Secondary	Change in visual acuity (subject's vision)	A routine visual acuity eye examination will be used. Subjects vision will be measured by having the subject read the smallest letters on an eye chart with their glasses or best correction. This takes about 5 minutes or less.	Done once as a baseline measurement for phase 2 of the study and again at the end of the study after 12 months of fish oil treatment.
Secondary	Change in omega-3 polyunsaturated fatty acids and their metabolites in serum	Blood will be collected at baseline and end of the phase 2 part of the study. Blood will be used to determine the omega-6 to omega-3 ratio in blood a marker of inflammatory stress.	Done once as a baseline measurement for phase 2 of the study and again at the end of the study after 12 months of fish oil treatment.
Secondary	Change in pupil responsiveness to light	A hand-held pupillometer/electroretinogram device (RETeval, LKC) will be held in front of the subject s eye, but will not touch the eye. The device will provide a brief, a series of brief light stimuli and then record the pupil response and the elicited electrical response from the retina from a surface skin patch (electrode) placed below each eye, from the light as a measure of whether the inherent sensitivity of the eye in the retina is normal. The investigators will repeat this in the left eye. The visible light stimulus is safe and is given at an intensity experienced in normal daily light exposures. The test takes about 2 minutes per eye.	Done once as a baseline measurement for phase 2 of the study and again at the end of the study after 12 months of fish oil treatment.

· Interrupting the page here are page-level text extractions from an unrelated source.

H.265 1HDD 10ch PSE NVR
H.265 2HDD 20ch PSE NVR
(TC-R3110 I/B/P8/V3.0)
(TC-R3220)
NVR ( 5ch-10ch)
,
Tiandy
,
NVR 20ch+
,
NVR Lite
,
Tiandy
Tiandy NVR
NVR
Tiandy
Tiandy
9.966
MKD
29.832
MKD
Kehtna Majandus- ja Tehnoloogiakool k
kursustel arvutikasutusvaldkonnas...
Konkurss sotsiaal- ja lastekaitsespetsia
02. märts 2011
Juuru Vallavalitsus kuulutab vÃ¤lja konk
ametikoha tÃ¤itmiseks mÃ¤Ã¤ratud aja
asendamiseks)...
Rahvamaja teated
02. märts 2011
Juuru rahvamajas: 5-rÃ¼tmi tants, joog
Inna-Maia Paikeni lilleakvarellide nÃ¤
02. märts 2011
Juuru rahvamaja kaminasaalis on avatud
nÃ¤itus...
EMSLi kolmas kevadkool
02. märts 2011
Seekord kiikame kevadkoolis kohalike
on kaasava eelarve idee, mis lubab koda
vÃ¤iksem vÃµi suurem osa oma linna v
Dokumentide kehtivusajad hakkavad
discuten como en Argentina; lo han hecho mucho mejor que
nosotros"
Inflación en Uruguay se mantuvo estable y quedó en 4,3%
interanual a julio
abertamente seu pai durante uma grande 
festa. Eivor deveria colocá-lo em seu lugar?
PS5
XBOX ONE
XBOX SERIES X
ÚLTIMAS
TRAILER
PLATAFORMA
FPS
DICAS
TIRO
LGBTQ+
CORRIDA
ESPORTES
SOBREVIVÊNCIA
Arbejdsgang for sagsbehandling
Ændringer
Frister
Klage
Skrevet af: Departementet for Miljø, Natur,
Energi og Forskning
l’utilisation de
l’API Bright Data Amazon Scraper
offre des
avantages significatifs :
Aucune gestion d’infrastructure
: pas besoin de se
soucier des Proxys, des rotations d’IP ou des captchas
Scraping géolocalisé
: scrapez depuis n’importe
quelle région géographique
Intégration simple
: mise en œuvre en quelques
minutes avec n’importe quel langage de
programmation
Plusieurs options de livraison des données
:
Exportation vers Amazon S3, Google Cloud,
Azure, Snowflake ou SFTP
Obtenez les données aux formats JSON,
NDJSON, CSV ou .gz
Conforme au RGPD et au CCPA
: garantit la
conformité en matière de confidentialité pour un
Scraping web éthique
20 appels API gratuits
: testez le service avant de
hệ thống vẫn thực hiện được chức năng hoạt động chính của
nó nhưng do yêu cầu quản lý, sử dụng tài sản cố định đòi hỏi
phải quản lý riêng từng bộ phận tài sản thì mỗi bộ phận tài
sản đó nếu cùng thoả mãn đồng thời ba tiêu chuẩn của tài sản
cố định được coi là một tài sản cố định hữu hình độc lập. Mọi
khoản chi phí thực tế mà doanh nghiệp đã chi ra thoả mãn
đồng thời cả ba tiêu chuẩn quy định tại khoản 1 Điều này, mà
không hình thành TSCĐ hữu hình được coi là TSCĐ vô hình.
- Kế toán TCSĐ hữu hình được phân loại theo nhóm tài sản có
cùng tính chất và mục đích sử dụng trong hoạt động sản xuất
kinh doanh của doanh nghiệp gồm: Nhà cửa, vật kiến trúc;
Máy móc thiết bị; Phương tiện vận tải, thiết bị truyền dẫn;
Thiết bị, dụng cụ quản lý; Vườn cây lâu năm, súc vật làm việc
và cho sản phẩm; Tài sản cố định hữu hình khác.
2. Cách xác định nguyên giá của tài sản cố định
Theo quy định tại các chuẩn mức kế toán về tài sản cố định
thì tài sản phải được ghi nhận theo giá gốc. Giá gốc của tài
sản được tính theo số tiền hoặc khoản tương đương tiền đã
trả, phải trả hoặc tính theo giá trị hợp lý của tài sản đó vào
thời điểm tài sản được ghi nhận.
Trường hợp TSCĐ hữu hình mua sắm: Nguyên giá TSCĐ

Secondary	Questionnaires for corneal sensitivity	There will be two questionnaires, Ocular Surface Disease Index (OSDI which contains 12 questions eye sensitivity to light, vision acuity, dryness, and sensitivity when reading, using the computer, and watching TV) and the Dry Eye Questionnaire (DEQ which contains 5 questions relating to discomfort, dryness and watery eyes).	Done once as baseline for phase 1 of the study and also will be repeated at the end of phase 2 of the study.
Secondary	Determination of tibial nerve conduction velocity	This is a non-invasive method of determining conduction velocity of the tibial nerve. The subject will be instructed to lie down on a examination table with shoes and socks removed. Afterwards, the lower ankle will be swabbed with an alcohol patch and allowed to air dry. A device containing 2 posts (about 3 inches apart) will be placed on the lower ankle in the region of the Achilles and activated. For a period of 5-10 sec the device sends a pulse stimulating the nerve distally (post located at the lower part of the ankle) and the response recorded by the post located distally on the skin of the upper part of the ankle. The nerve conduction is recorded electronically by the device and data down loaded to a secured computer. During the time of the analyses the subject will feel dual pulsating sensation that will last up to 10 sec.	Done once as baseline for phase 1 of the study and also will be repeated at the end of phase 2 of the study.